▶ [Work required]: Every line in the data must be transcribed exactly.

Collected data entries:
=-=-=-=-=
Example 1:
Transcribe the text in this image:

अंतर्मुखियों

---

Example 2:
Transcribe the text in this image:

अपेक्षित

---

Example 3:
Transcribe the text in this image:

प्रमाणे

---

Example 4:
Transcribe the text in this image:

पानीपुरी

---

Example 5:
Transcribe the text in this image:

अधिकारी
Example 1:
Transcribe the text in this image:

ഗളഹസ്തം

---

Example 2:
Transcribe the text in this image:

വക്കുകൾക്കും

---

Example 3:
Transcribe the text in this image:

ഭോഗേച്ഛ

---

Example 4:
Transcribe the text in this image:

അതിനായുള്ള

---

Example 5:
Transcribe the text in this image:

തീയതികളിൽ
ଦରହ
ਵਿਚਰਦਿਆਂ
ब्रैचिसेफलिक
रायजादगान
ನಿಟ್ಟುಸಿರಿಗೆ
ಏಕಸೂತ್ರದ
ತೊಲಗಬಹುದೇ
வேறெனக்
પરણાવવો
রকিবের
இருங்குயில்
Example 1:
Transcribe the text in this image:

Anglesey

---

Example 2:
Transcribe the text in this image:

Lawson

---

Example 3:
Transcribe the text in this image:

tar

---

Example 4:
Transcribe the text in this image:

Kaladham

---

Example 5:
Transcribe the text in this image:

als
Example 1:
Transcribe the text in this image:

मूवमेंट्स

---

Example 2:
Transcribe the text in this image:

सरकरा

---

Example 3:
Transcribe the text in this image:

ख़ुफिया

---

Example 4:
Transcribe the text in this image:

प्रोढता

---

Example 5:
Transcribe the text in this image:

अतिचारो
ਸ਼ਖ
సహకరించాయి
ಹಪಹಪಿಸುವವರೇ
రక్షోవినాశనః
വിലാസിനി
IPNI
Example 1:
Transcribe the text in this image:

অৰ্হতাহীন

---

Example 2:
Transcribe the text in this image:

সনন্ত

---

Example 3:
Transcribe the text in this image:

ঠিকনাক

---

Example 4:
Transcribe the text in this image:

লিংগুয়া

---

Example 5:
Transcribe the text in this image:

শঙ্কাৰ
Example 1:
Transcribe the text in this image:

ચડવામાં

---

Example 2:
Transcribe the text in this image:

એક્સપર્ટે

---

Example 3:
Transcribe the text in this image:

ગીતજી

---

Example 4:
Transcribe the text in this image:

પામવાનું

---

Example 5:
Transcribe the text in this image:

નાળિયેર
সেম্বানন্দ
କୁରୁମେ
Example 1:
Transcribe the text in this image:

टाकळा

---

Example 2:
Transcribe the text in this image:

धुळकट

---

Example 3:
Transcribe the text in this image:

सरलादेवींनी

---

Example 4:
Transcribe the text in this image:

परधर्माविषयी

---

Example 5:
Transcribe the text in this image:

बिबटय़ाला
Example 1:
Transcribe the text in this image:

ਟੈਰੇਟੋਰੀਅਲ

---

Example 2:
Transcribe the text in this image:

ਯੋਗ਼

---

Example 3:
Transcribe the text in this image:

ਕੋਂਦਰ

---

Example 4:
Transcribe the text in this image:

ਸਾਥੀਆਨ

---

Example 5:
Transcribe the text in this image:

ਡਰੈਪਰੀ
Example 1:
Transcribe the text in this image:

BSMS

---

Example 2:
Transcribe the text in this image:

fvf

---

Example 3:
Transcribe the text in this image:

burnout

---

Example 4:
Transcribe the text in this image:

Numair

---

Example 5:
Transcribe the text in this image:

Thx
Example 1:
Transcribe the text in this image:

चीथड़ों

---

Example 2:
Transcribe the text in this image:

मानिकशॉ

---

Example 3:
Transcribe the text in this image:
=-=-=-=-=
▶ [Completed exercise]:
Example 1:
Transcribe the text in this image:

अंतर्मुखियों

---

Example 2:
Transcribe the text in this image:

अपेक्षित

---

Example 3:
Transcribe the text in this image:

प्रमाणे

---

Example 4:
Transcribe the text in this image:

पानीपुरी

---

Example 5:
Transcribe the text in this image:

अधिकारी
Example 1:
Transcribe the text in this image:

ഗളഹസ്തം

---

Example 2:
Transcribe the text in this image:

വക്കുകൾക്കും

---

Example 3:
Transcribe the text in this image:

ഭോഗേച്ഛ

---

Example 4:
Transcribe the text in this image:

അതിനായുള്ള

---

Example 5:
Transcribe the text in this image:

തീയതികളിൽ
ଦରହ
ਵਿਚਰਦਿਆਂ
ब्रैचिसेफलिक
रायजादगान
ನಿಟ್ಟುಸಿರಿಗೆ
ಏಕಸೂತ್ರದ
ತೊಲಗಬಹುದೇ
வேறெனக்
પરણાવવો
রকিবের
இருங்குயில்
Example 1:
Transcribe the text in this image:

Anglesey

---

Example 2:
Transcribe the text in this image:

Lawson

---

Example 3:
Transcribe the text in this image:

tar

---

Example 4:
Transcribe the text in this image:

Kaladham

---

Example 5:
Transcribe the text in this image:

als
Example 1:
Transcribe the text in this image:

मूवमेंट्स

---

Example 2:
Transcribe the text in this image:

सरकरा

---

Example 3:
Transcribe the text in this image:

ख़ुफिया

---

Example 4:
Transcribe the text in this image:

प्रोढता

---

Example 5:
Transcribe the text in this image:

अतिचारो
ਸ਼ਖ
సహకరించాయి
ಹಪಹಪಿಸುವವರೇ
రక్షోవినాశనః
വിലാസിനി
IPNI
Example 1:
Transcribe the text in this image:

অৰ্হতাহীন

---

Example 2:
Transcribe the text in this image:

সনন্ত

---

Example 3:
Transcribe the text in this image:

ঠিকনাক

---

Example 4:
Transcribe the text in this image:

লিংগুয়া

---

Example 5:
Transcribe the text in this image:

শঙ্কাৰ
Example 1:
Transcribe the text in this image:

ચડવામાં

---

Example 2:
Transcribe the text in this image:

એક્સપર્ટે

---

Example 3:
Transcribe the text in this image:

ગીતજી

---

Example 4:
Transcribe the text in this image:

પામવાનું

---

Example 5:
Transcribe the text in this image:

નાળિયેર
সেম্বানন্দ
କୁରୁମେ
Example 1:
Transcribe the text in this image:

टाकळा

---

Example 2:
Transcribe the text in this image:

धुळकट

---

Example 3:
Transcribe the text in this image:

सरलादेवींनी

---

Example 4:
Transcribe the text in this image:

परधर्माविषयी

---

Example 5:
Transcribe the text in this image:

बिबटय़ाला
Example 1:
Transcribe the text in this image:

ਟੈਰੇਟੋਰੀਅਲ

---

Example 2:
Transcribe the text in this image:

ਯੋਗ਼

---

Example 3:
Transcribe the text in this image:

ਕੋਂਦਰ

---

Example 4:
Transcribe the text in this image:

ਸਾਥੀਆਨ

---

Example 5:
Transcribe the text in this image:

ਡਰੈਪਰੀ
Example 1:
Transcribe the text in this image:

BSMS

---

Example 2:
Transcribe the text in this image:

fvf

---

Example 3:
Transcribe the text in this image:

burnout

---

Example 4:
Transcribe the text in this image:

Numair

---

Example 5:
Transcribe the text in this image:

Thx
Example 1:
Transcribe the text in this image:

चीथड़ों

---

Example 2:
Transcribe the text in this image:

मानिकशॉ

---

Example 3:
Transcribe the text in this image:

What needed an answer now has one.